- Directed by: Michelle Mower
- Written by: Ariadne Shaffer
- Produced by: Anna Margarita Albelo
- Starring: Fivel Stewart; Keiko Agena; Andrew Kai; Anna Grace Barlow; Ryan Cargill; Brenna D'Amico; Jonathan Bennett;
- Cinematography: Janine Sides
- Music by: Jordan Coffing
- Production company: Never List Productions
- Distributed by: 1091 Pictures
- Release dates: 15 October 2020 (SOHO International Film Festival); 11 December 2020 (US);
- Running time: 102 minutes
- Country: United States
- Language: English

= The Never List =

The Never List is a 2020 American coming-of-age drama film directed by Michelle Mower, starring Fivel Stewart, Keiko Agena, Andrew Kai, Anna Grace Barlow, Ryan Cargill, Brenna D'Amico and Jonathan Bennett.

==Cast==
- Fivel Stewart as Eva Jeffries
- Keiko Agena as Jennifer Jeffries
- Andrew Kai as Joey
- Anna Grace Barlow as Taylor
- Ryan Cargill as Ben Hallster
- Brenna D'Amico as Liz
- Jonathan Bennett as Mr. Snyder
- Matt Corboy as Paul Jeffries
- Tori Keeth as Izzi
- Susan Ziegler as Mrs. Carlton
- Kevin Menkhorst as Chuck
- Drew Droege as Principal Greer
- Sam M. Hall as Dev
- Kimberly Stanphill as Carol Mears
- Booboo Stewart as Lead Singer
- Rob Nagle as Liz's Dad
- Gloria Bigelow as Olivia
- MariNaomi as themselves

==Release==
The film was released in select theatres on 11 December 2020.

==Plot==
16-year old Eva (Fivel Stewart), a young overachiever running for student class president, planning a school dance, and dreaming of becoming a comic book artist and her best friend Liz (Brenna D'Amico) have cosplayed their alter egos "Vicky" and "Veronica" since elementary school as a way to release the pressure. Performing highly questionable acts that the real Eva and Liz would never do, documented in their "The Never List". After the sudden death of Liz, Eva decides to honor heir friends memories by completing their secret list of acts they said they would never do. Initially this leads Eva down a road of romance, but at she progresses, her actions begin to threaten her carefully planned life and future.

==Reception==
Dan Lybarger of the Arkansas Democrat-Gazette wrote that the film's acknowledgement that the "chemical recreation" the characters engage in "sometimes has catastrophic consequences in the real world" keeps the film from becoming a "shallow diversion".
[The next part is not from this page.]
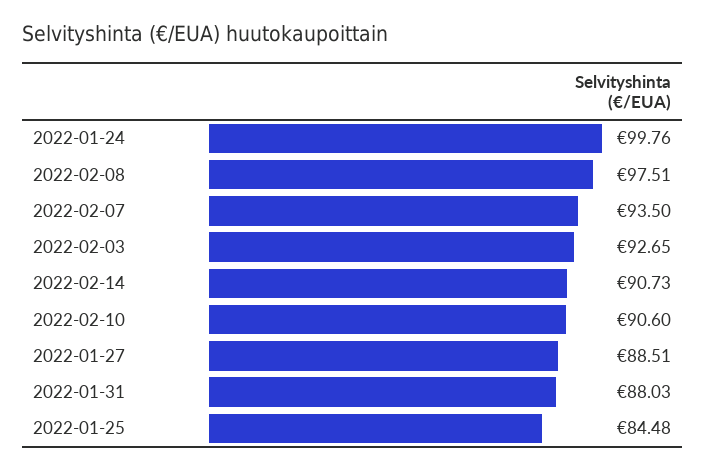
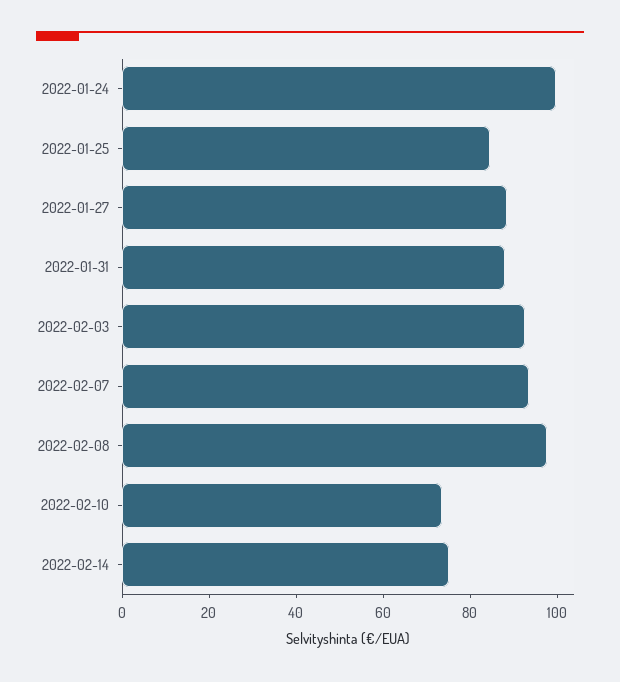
2022-02-14: 90.73 -> 75
2022-02-10: 90.6 -> 75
Cary Darling of the Houston Chronicle rated the film 3 stars out of 5 and wrote that "where the film ultimately goes may not be totally unexpected but getting there is an engaging trip."

Barbara Shulgasser-Parker of Common Sense Media rated the film 2 stars out of 5 and wrote that while Stewart is "compelling", she "cannot inject sense into the insensible."

Liam Trump of Film Threat gave the film a score of 2/10 and wrote that the film suffers from a "poor" screenplay and "tepid" direction, and that "any of the potential drawn up by the premise is drowned out by how weak the execution winds up being."